Your task> Go through the records line by line. Report how many lines contain "delete", with nothing else.

Coordinate-based change listings
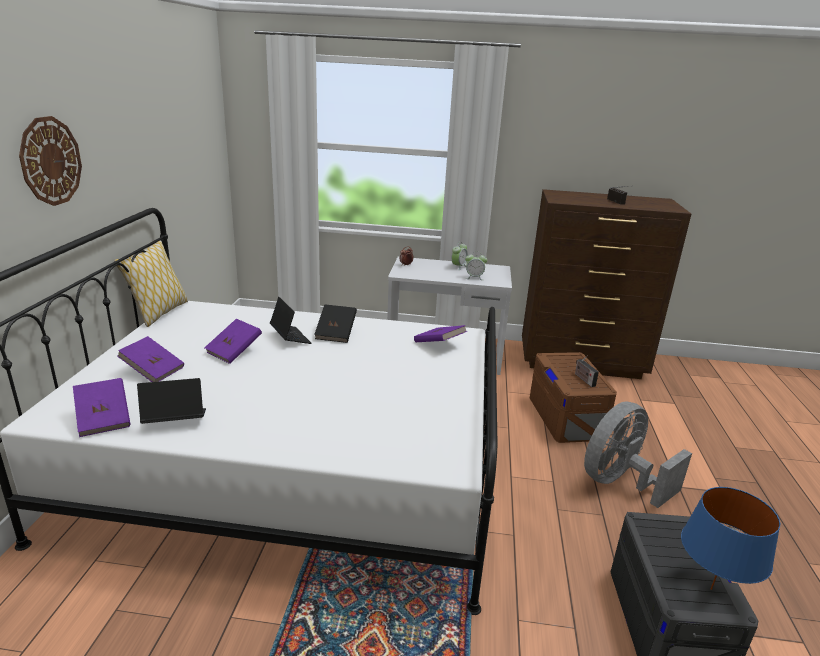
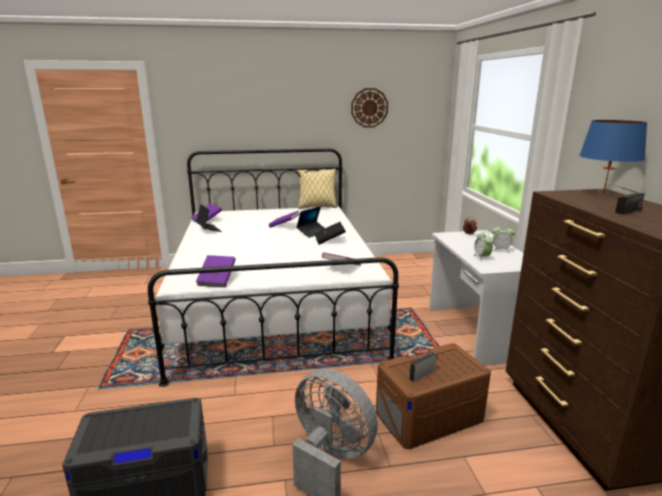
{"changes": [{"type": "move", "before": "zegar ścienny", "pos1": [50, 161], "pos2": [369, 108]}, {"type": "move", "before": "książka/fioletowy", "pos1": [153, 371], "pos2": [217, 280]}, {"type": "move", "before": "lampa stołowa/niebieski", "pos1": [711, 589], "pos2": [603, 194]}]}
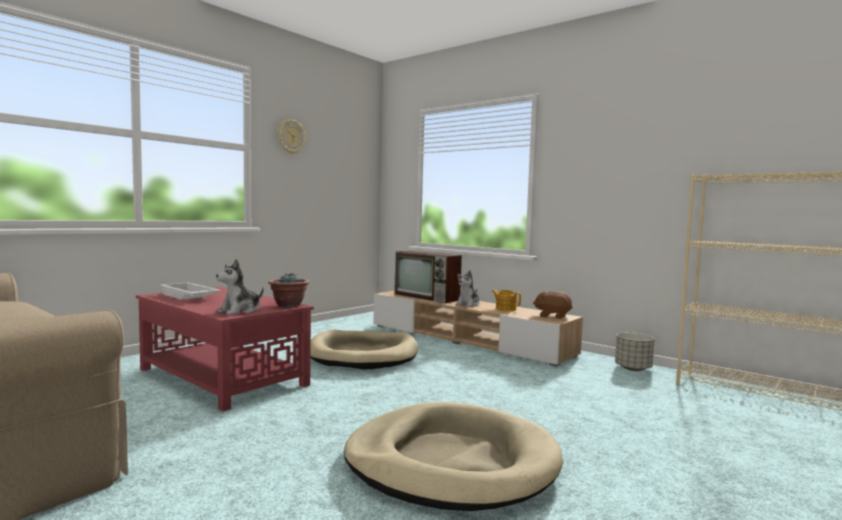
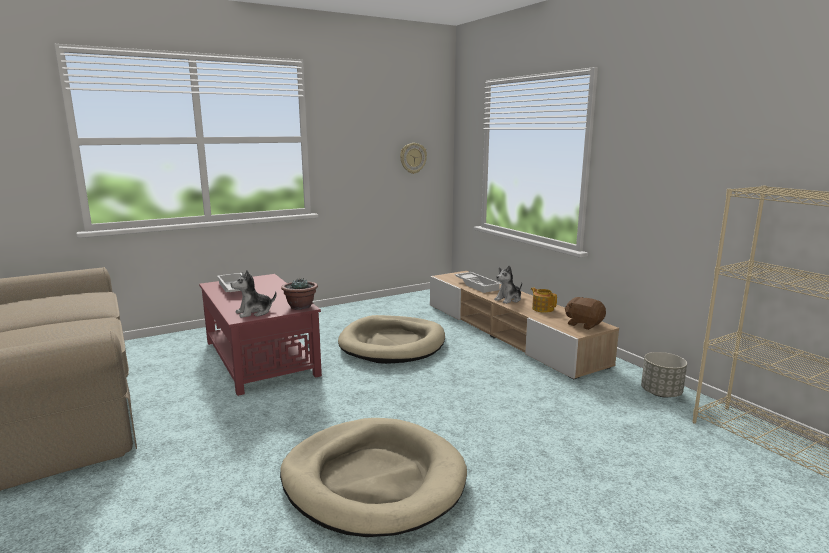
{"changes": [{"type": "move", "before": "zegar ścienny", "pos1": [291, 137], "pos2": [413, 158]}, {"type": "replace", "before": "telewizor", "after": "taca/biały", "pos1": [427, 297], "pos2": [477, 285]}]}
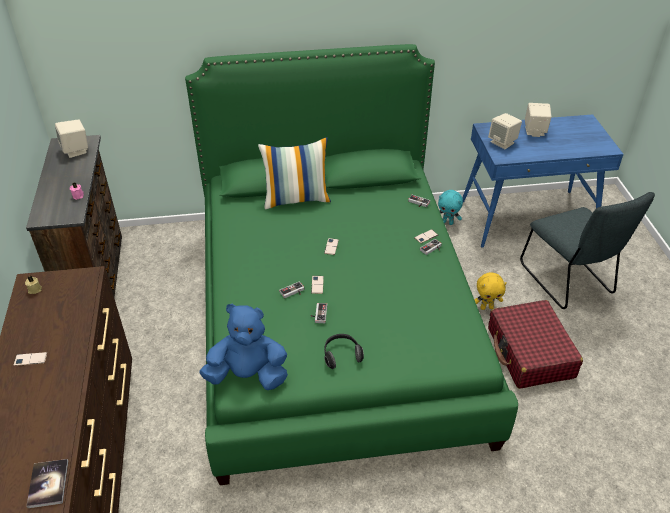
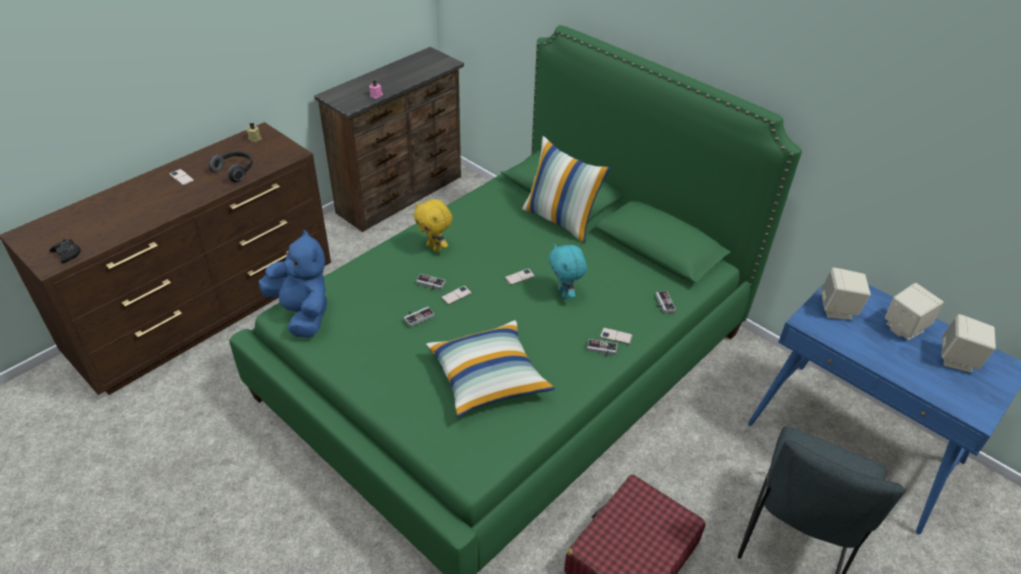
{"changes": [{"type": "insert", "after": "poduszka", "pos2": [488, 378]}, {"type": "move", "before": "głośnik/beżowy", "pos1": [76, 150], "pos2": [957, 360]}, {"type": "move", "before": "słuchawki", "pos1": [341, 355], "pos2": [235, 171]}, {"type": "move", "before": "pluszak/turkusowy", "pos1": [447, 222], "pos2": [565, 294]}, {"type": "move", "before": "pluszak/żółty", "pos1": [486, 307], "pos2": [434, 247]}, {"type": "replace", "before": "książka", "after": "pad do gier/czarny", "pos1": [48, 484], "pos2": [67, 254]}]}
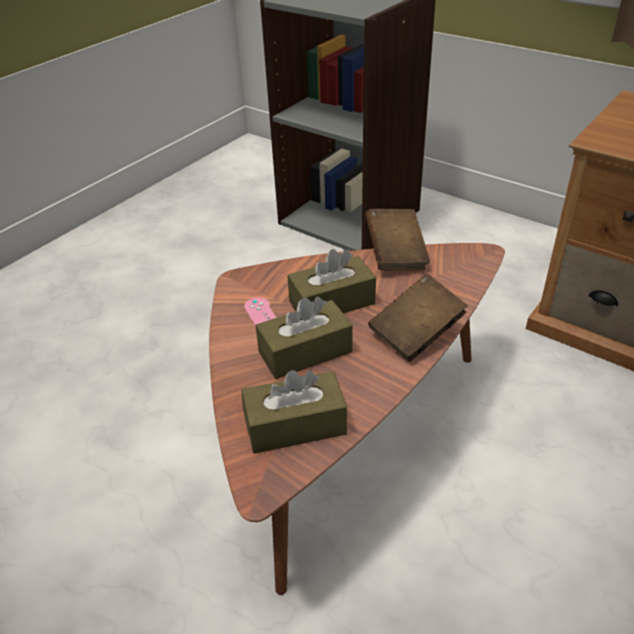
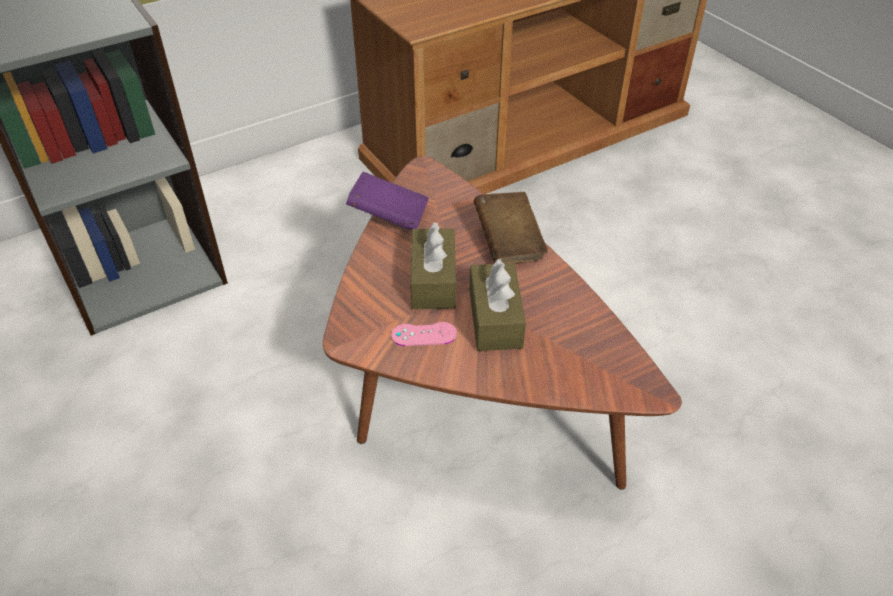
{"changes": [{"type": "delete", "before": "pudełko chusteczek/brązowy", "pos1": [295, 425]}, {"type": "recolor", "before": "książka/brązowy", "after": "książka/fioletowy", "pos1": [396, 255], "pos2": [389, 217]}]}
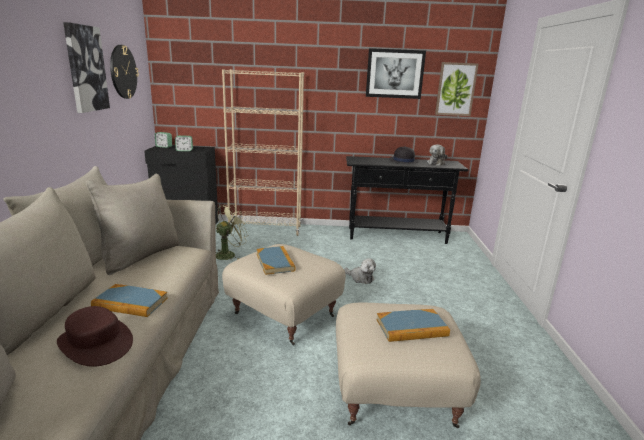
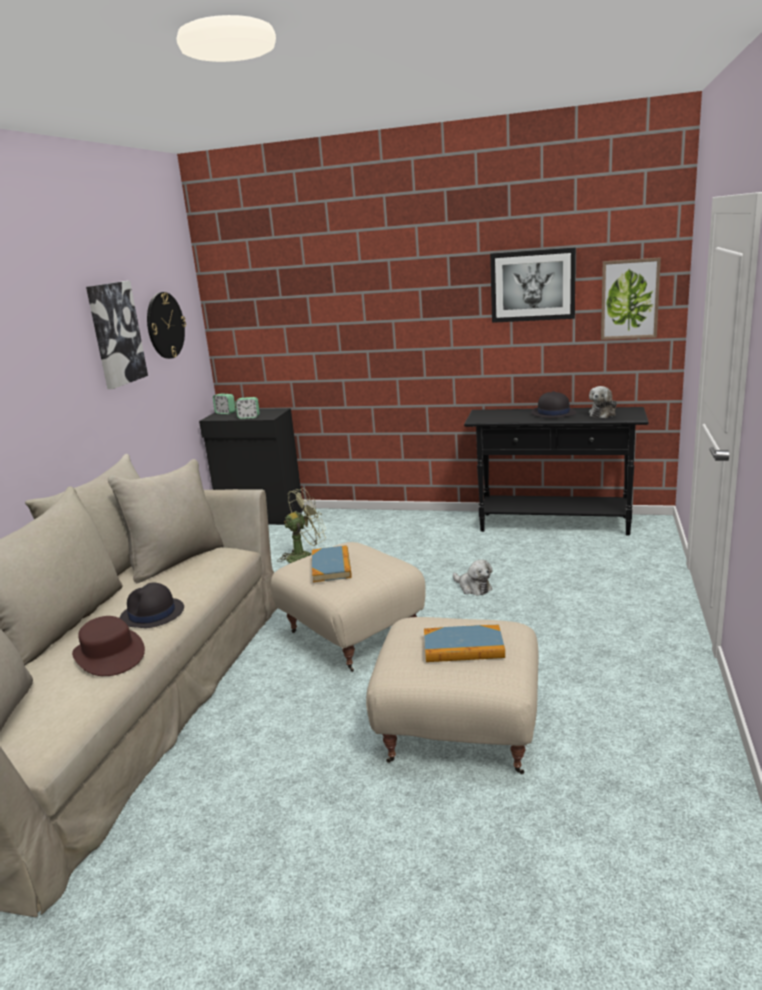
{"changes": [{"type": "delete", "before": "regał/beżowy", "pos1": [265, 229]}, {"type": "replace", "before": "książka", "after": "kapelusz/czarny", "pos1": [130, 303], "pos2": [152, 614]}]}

Written answer> 2